Entrance fees for Greek museums and archaeological sites are to increase significantly, doubling and even tripling in some cases, during next year’s tourist season, from April to October.
Following approval by Greece’s Central Archaeological Council late on Tuesday, the admission fee for Greece’s ancient sites is to rise next year as part of a bid by Greek authorities to raise revenue and bring prices closer to those charged in other European countries for access to museums.
The price of tickets will only increase from April to October, Greece’s extended tourist season, but the rest of the year they will remain at the current level, according to the plan.
One of the sharpest increases is for the Acropolis Museum, where a ticket will cost 20 euros compared to 12 euros now.
Entrance to the National Archaeological Museum in Athens will see a more modest hike, from 7 to 10 euros, as will tickets for the Archaeological Museum of Iraklio on Crete, which will rise to 10 euros from 6.
Entrance to the archaeological site at Knossos will cost 15 euros between April and October, compared to 6 euros now.

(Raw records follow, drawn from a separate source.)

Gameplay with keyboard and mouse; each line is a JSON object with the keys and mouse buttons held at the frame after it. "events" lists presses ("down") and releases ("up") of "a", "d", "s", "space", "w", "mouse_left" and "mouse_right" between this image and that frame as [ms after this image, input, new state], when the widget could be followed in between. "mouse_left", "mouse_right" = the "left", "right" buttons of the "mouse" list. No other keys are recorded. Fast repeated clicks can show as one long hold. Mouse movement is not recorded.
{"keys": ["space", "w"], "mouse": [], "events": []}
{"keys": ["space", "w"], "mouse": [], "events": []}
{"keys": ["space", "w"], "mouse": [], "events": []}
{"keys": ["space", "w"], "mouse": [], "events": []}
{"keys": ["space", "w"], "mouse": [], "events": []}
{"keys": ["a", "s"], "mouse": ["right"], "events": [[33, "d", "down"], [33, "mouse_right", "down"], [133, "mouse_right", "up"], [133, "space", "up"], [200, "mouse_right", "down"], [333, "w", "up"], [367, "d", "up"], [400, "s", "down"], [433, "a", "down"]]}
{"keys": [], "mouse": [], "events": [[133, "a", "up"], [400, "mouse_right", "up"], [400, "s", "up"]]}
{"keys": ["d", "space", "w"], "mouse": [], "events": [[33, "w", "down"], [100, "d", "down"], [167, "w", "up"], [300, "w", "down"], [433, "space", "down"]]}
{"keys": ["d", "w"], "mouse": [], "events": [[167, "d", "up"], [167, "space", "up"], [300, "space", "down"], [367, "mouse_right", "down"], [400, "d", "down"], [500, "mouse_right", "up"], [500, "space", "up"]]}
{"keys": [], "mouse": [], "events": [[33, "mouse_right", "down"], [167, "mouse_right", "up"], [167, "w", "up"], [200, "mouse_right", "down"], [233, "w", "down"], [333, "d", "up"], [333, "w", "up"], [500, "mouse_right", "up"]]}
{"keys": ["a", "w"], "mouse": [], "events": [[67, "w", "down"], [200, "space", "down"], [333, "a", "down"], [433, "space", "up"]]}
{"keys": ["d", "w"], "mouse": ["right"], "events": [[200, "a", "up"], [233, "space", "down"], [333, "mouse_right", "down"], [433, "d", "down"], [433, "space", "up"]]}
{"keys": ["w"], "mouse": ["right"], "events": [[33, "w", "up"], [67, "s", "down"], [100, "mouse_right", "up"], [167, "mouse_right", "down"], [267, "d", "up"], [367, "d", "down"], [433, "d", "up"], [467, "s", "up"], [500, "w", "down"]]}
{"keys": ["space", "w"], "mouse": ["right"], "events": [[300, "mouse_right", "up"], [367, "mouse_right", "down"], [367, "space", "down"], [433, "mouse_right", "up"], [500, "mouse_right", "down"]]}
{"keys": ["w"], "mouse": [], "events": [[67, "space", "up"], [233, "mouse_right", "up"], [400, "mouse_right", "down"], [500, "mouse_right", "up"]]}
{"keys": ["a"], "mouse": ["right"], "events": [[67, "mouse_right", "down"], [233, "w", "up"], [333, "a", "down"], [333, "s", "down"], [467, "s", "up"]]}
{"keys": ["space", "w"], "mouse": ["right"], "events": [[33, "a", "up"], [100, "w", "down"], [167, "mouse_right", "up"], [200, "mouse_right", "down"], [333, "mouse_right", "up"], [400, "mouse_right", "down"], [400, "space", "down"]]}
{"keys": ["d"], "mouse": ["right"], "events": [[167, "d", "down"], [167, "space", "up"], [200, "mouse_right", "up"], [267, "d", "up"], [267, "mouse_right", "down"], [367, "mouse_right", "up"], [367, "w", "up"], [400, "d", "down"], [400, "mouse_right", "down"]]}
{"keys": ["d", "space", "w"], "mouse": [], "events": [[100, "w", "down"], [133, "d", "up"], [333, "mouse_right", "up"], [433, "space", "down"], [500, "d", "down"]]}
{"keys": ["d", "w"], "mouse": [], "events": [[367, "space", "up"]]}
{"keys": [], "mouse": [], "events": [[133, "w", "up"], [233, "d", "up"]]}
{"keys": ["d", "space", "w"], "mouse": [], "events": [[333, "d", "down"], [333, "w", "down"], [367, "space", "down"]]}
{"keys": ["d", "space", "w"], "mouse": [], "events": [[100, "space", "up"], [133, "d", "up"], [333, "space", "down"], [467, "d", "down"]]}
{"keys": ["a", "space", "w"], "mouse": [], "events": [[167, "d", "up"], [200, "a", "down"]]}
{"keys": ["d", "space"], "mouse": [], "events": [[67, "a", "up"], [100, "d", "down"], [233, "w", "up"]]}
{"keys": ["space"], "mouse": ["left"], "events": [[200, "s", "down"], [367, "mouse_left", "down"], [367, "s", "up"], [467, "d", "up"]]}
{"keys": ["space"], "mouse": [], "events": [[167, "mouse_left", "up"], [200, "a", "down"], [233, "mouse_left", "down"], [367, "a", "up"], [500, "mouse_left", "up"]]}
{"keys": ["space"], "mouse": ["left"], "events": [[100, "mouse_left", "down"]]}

Other sites currently charging very low prices will see significant increases, such as the archaeological site at Amphipolis, where a ticket will rise to 6 euros rather than the current 2.
Authorities hope the planned change will bring in some 21 million euros. It is hoped that the revenue will offset the amount lost following a decision by the first SYRIZA-led government to abolish the 5-euro fee for visits to state hospitals, a senior Culture Ministry official told Kathimerini.